XXX C/C++ compilation units (100%) are ready for analysis
The cov-build utility completed successfully.
- After building the code, let Coverity analyze the results. For reference, the analysis of the 2016 January 27 builds took 2 minutes and found 31 defects for CORAL and it took 1 minutes and found 43 defects for COOL. This is done via the analyze.sh script attached to this page.
cd /builda/Persistency/CORAL/trunk
../../scripts/analyze.sh
cd /builda/Persistency/COOL/trunk
../../scripts/analyze.sh
- After analyzing the code through Coverity, commit the results to the database so that it gets published on coverity.cern.ch
. This is done via the commit.sh script attached to this page. Note that this step is quite slow: for reference, for the analysis of the 2016 January 27 builds it took 4 and 3 minutes to commit (in parallel!) the CORAL and COOL defects, respectively.

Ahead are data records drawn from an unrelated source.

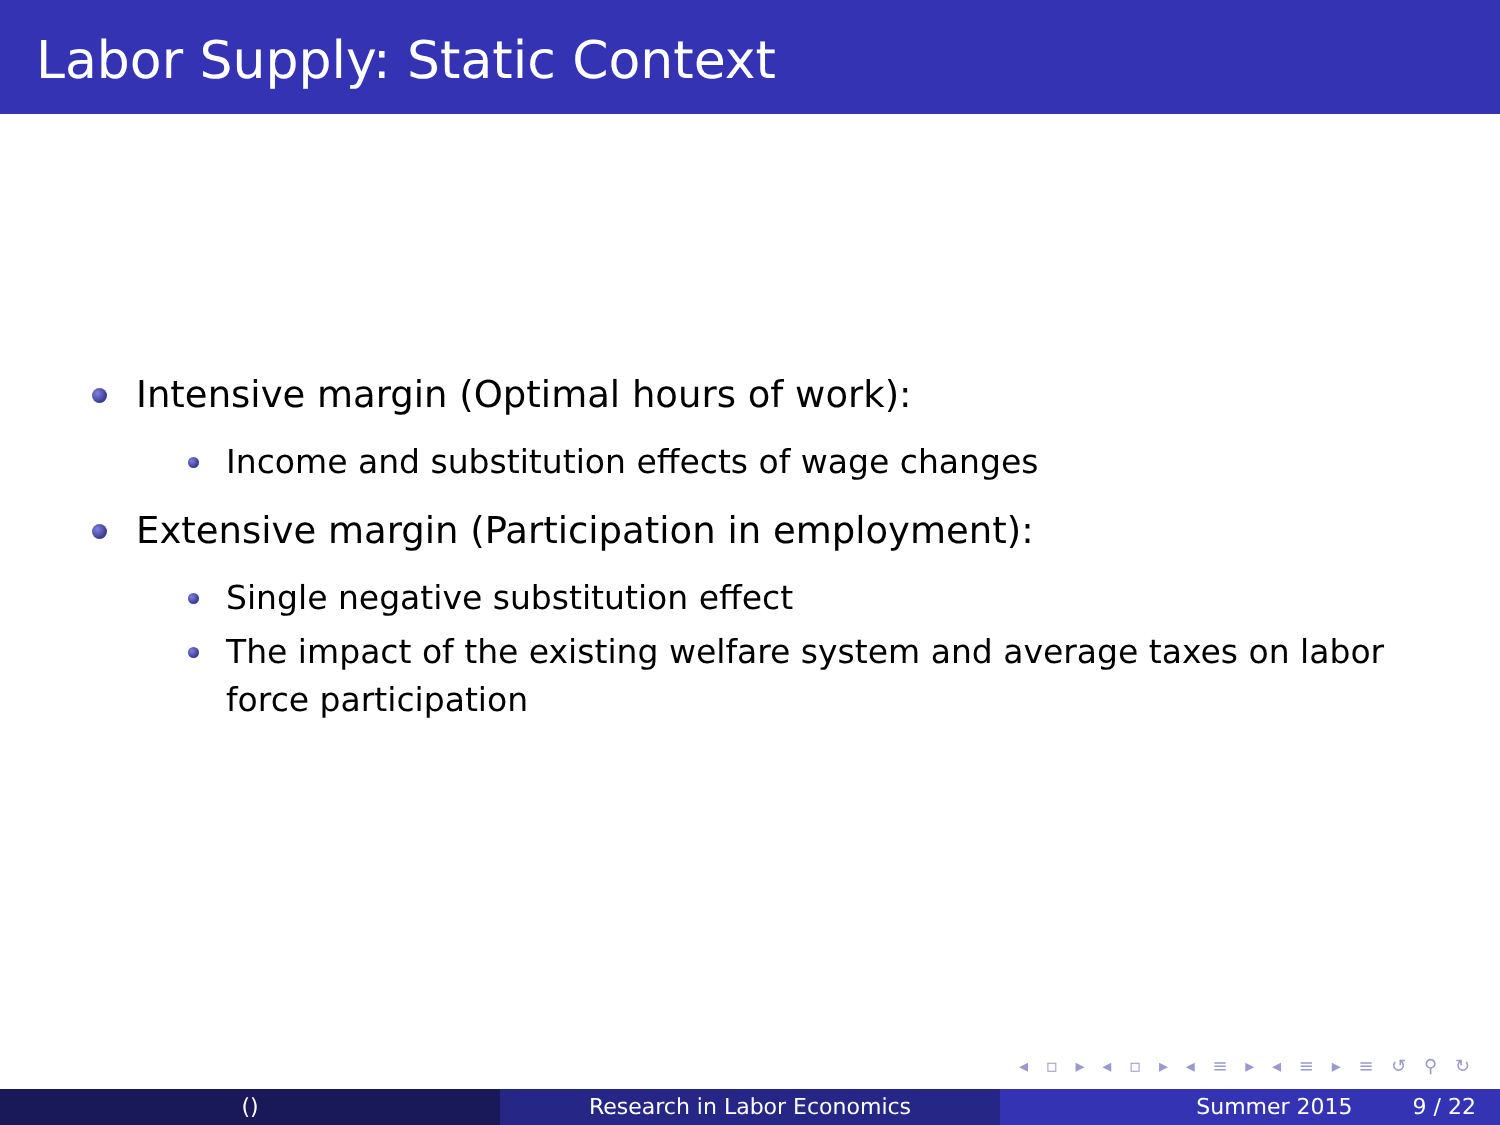Labor Supply: Static Context
Intensive margin (Optimal hours of work):
Income and substitution effects of wage changes
Extensive margin (Participation in employment):
Single negative substitution effect
The impact of the existing welfare system and average taxes on labor force participation
◂ ▫ ▸ ◂ ▫ ▸ ◂ ≡ ▸ ◂ ≡ ▸ ≡ ↺ ⚲ ↻
() Research in Labor Economics Summer 2015 9 / 22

cd /builda/Persistency/CORAL/trunk
../../scripts/commit.sh
cd /builda/Persistency/COOL/trunk
../../scripts/commit.sh
3. Coverity server (analyze and triage the results of the Coverity scans)
After committing the results of Coverity scans, go back to the Coverity server. You may then analyze and triage all defects (and iterate after fixing them if needed).
Current status
- As of July 2012, ALL issues found by Coverity in CORAL and COOL had been fixed (an/or at least properly documented and filed for later resolution). External issues dur for instance to Boost, libstdc++ or ROOT had been dismissed (and in the case of ROOT, e.g. in the PyCool build, reported as bug ROOT-4380
). The POOL issues will not be fixed as the relevant code has been moved to an ATLAS specific package.

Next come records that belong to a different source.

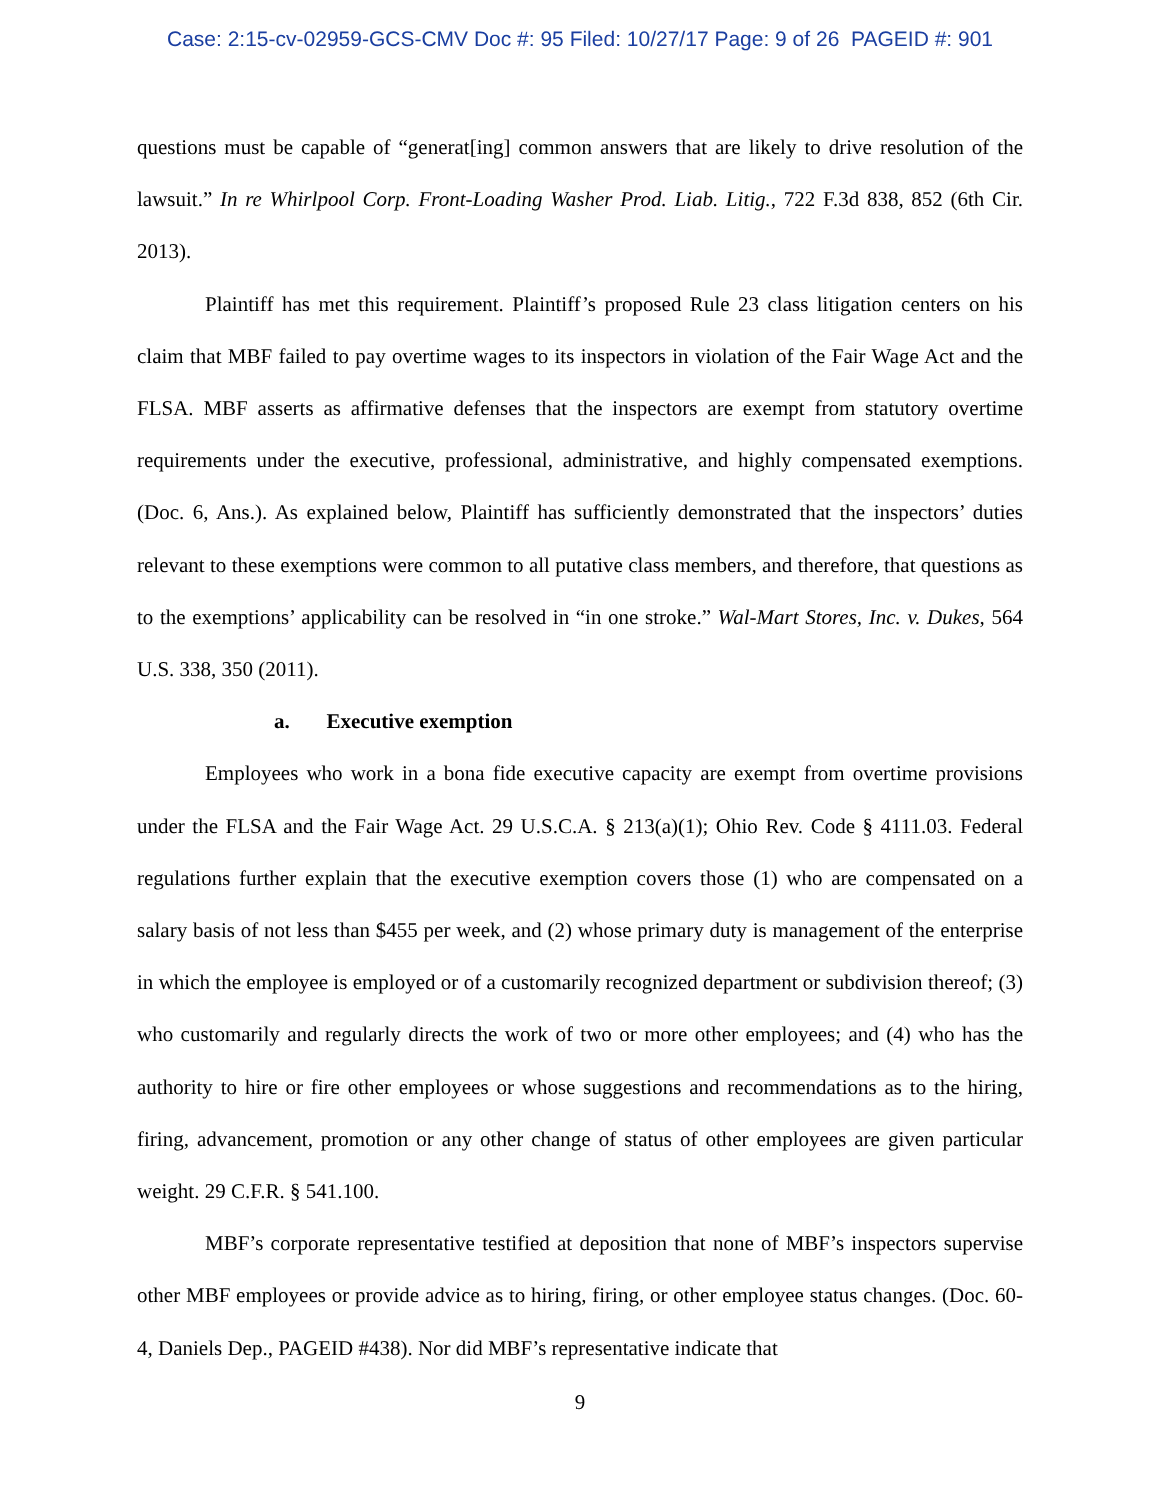Case: 2:15-cv-02959-GCS-CMV Doc #: 95 Filed: 10/27/17 Page: 9 of 26 PAGEID #: 901
questions must be capable of “generat[ing] common answers that are likely to drive resolution of the lawsuit.” In re Whirlpool Corp. Front-Loading Washer Prod. Liab. Litig., 722 F.3d 838, 852 (6th Cir. 2013).
Plaintiff has met this requirement. Plaintiff’s proposed Rule 23 class litigation centers on his claim that MBF failed to pay overtime wages to its inspectors in violation of the Fair Wage Act and the FLSA. MBF asserts as affirmative defenses that the inspectors are exempt from statutory overtime requirements under the executive, professional, administrative, and highly compensated exemptions. (Doc. 6, Ans.). As explained below, Plaintiff has sufficiently demonstrated that the inspectors’ duties relevant to these exemptions were common to all putative class members, and therefore, that questions as to the exemptions’ applicability can be resolved in “in one stroke.” Wal-Mart Stores, Inc. v. Dukes, 564 U.S. 338, 350 (2011).
a. Executive exemption
Employees who work in a bona fide executive capacity are exempt from overtime provisions under the FLSA and the Fair Wage Act. 29 U.S.C.A. § 213(a)(1); Ohio Rev. Code § 4111.03. Federal regulations further explain that the executive exemption covers those (1) who are compensated on a salary basis of not less than $455 per week, and (2) whose primary duty is management of the enterprise in which the employee is employed or of a customarily recognized department or subdivision thereof; (3) who customarily and regularly directs the work of two or more other employees; and (4) who has the authority to hire or fire other employees or whose suggestions and recommendations as to the hiring, firing, advancement, promotion or any other change of status of other employees are given particular weight. 29 C.F.R. § 541.100.
MBF’s corporate representative testified at deposition that none of MBF’s inspectors supervise other MBF employees or provide advice as to hiring, firing, or other employee status changes. (Doc. 60-4, Daniels Dep., PAGEID #438). Nor did MBF’s representative indicate that
9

- The relevant Savannah tickets are task #20073
for COOL, task #20075
for CORAL, bug #95365
for CORAL_SERVER and task #20074
for POOL.
- As described in these tickets, some issues can only be fixed with API changes in CORAL and COOL. These API changes were going to be released in November 2013 in CORAL 2.4.0 and COOL 2.9.0, but previously they had already been committed to the code protected with
#ifdef CORAL240CO
and #ifdef COOL290CO
guards. In order to validate these changes, the VersionInfo.h
files in the two projects had been locally modified to enable these and some other API extensions through the Coverity builds in July 2012. The COOL build had also been configured (using valassi's private requirements
) to use the local CORAL build with the relevant API extensions too.

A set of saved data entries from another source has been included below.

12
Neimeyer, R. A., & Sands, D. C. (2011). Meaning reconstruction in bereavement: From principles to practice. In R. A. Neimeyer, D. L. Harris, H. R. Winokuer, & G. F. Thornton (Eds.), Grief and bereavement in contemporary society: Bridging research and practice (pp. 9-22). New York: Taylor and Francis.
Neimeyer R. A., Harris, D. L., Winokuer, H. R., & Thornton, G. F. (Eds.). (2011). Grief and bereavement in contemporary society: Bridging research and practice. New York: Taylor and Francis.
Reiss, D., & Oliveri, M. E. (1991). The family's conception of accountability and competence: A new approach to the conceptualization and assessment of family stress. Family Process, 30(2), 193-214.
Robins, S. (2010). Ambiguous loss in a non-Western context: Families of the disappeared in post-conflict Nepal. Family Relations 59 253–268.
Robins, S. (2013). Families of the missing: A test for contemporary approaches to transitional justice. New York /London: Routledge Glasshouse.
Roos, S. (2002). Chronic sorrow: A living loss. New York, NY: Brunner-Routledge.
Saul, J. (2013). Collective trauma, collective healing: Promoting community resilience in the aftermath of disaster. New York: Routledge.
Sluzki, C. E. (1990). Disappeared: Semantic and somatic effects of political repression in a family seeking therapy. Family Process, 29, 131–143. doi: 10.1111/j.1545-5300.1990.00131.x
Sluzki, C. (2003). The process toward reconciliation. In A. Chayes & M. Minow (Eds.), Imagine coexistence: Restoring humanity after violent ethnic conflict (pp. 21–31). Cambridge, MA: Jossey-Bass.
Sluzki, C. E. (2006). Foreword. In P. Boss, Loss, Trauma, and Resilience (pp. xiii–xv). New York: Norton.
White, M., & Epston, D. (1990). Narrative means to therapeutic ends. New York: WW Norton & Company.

- In June 2015, Coverity scans were resumed, on a new PH-SFT Coverity server supporting c++11 for the first time. The gcc49 compiler, with c++11 enabled, was used for the first time (CMTCONFIG=x86_64-slc6-gcc49-dbg). Builds of the CORAL_3xx and COOL_3xx branches, using c++11 also in the public API, were executed for the first time. Builds were again (and for the last time) executed using CMT. ALL issues found by Coverity were fixed (and/or triaged and dismissed).
- In January 2016, Coverity scans have been again resumed, after the move from CMT to cmake and the cleanup of the SVN repository (moving active development from the 3xx branch to trunk). The gcc49 compiler, with c++11 enabled, is being used again, this time using cmake for the first time (BINARY_TAG=x86_64-slc6-gcc49-dbg). Builds are now executed on CORAL and COOL trunk directly. Note en passant that ccache is disabled in these cmake builds, as missing defect files would be interpreted as due to fixed defects or source files removed from the repository. ALL issues found by Coverity have been triaged and dismissed (all real issues had already been fixed in previous campaigns).